To assist our understanding of “Kids These Days,” here I offer some contradictions found in the “State of Middle School,” as seen in classrooms across the land and also as seen in my living room, kitchen, basement, and what feels like 4,000 times a week in the passenger seat in my car. You may notice that, at least to some extent, the contradictions can easily be reversed, as if the middle school experience was the most “vice versa” time we could point to.
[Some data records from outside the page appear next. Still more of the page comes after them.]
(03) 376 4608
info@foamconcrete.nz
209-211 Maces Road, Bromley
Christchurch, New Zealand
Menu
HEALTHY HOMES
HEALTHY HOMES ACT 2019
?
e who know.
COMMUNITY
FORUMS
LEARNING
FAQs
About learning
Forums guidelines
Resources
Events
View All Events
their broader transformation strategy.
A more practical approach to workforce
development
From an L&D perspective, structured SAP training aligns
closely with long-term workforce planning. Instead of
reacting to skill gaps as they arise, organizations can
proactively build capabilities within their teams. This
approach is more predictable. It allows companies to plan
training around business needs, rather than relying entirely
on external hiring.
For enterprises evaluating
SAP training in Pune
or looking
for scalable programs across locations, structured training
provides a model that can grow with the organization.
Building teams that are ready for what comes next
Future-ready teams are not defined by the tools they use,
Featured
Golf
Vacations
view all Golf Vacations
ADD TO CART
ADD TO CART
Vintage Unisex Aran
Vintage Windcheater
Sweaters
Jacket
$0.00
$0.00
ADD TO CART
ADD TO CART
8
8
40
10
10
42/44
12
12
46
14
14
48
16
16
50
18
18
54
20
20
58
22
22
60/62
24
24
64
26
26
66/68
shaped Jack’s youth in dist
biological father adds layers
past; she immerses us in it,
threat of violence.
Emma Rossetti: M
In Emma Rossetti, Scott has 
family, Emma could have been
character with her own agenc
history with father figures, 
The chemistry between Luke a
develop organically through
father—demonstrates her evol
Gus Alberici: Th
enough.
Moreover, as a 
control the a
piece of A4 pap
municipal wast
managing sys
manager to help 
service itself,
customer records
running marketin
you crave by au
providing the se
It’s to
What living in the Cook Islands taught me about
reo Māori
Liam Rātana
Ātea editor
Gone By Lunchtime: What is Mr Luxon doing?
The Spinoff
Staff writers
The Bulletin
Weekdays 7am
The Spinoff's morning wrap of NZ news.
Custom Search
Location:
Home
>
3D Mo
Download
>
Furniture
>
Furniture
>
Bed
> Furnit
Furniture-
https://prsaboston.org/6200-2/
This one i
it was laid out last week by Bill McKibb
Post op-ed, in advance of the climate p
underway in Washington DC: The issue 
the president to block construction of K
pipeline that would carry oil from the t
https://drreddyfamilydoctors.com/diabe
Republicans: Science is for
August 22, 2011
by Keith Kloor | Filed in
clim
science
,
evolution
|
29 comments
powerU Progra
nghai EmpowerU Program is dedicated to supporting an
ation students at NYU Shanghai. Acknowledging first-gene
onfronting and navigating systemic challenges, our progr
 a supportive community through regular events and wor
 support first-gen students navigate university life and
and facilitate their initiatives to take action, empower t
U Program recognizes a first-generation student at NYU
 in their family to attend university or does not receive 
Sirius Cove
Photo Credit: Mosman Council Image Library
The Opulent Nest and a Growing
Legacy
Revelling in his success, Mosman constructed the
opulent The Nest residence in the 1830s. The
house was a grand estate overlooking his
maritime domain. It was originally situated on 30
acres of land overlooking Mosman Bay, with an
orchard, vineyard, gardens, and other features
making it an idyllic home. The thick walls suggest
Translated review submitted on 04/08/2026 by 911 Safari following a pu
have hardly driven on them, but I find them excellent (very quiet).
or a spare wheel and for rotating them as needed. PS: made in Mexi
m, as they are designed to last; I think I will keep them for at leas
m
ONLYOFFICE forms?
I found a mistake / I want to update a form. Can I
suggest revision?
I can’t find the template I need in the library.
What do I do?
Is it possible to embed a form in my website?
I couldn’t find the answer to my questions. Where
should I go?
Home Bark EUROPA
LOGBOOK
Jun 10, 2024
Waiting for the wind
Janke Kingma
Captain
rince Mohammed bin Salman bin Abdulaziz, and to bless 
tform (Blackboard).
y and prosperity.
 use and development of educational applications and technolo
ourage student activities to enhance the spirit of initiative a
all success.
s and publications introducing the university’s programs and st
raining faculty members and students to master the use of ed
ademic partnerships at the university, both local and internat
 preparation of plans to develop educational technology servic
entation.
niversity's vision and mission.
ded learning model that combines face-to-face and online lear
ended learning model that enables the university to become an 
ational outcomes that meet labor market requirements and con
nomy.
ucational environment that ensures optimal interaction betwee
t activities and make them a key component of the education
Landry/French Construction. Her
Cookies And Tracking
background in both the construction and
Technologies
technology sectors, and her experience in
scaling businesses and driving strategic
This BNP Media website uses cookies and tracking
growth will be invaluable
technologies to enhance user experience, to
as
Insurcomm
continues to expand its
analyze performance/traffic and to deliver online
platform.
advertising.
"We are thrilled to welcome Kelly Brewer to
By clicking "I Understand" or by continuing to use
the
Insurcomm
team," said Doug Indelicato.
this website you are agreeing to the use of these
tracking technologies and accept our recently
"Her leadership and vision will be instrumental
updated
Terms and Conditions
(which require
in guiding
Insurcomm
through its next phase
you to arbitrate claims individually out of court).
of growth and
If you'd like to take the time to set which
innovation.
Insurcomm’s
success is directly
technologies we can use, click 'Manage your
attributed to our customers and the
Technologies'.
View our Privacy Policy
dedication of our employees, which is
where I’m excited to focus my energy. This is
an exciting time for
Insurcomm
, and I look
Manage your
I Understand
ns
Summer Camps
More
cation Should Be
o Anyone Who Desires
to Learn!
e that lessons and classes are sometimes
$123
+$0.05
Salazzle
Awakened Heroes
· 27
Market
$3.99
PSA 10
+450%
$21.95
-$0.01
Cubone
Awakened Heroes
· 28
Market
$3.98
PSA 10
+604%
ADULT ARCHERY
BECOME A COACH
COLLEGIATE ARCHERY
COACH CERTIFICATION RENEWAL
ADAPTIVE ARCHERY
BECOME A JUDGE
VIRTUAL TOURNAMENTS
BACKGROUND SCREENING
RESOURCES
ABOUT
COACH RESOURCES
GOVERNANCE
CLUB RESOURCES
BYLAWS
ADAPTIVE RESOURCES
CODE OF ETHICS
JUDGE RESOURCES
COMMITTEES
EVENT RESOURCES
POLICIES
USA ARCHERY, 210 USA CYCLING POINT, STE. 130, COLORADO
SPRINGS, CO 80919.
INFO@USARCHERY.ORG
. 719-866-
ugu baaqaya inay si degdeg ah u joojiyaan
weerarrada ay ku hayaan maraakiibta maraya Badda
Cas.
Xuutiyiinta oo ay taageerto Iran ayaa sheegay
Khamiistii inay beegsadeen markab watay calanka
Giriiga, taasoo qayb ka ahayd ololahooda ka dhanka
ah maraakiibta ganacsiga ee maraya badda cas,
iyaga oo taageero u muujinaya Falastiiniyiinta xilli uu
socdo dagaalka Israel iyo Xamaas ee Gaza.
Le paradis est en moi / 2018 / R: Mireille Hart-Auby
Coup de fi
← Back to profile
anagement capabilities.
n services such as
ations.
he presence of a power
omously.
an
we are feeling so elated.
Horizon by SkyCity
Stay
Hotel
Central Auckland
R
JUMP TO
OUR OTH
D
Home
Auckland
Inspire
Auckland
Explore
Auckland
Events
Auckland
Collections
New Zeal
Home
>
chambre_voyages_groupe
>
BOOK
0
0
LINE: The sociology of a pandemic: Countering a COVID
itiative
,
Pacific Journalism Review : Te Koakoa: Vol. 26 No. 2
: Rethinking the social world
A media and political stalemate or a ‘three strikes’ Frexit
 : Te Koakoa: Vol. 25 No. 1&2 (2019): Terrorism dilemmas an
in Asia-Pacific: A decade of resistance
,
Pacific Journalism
Of course, as a sociologist, I’d like to point out that it is in the between times when we are sometimes most able to understand things.
And vice versa.
And so, here are some interesting contradictions (and their vice versas, sorta) that I’ve observed about middle school:
Deep-voiced Shallowness
Crackly-voiced Depth
Cheetah-like Movement into Slothdom
Slow Approach to Quick Getaways
Pragmatic Buffoonery
Silly Realism
Mispronounced Judgment
Empathetic Malopropism
Awkward Confidence
Confident Awkwardness
Handsome Cuteness
Adorable Beauty
Unaware Smarts
Smart Ignorance
Childish Adulthood
Adult-like Childhood
Detail-oriented Overgeneralization
Overgeneralized Claims about Very Specific Details of I have no idea what he’s talking about with that video game-slash-meme-slash-YouTube channel showing people playing video games or making fun of memes or is it about the thing he was totally and ironically into last week?
Guilty Innocence
Innocent Guilt
Fearful Hope
Hopeful Fear
Oh, and one more contradiction, presently evidenced by my middle schooler’s simultaneous constant eating and constant bewilderment about our current political state of affairs:
Fed-Up Hunger.
Watch out world. The ones between worlds that can notice all of the worlds are captivating us.
Let’s pay attention. 4,000 times a week.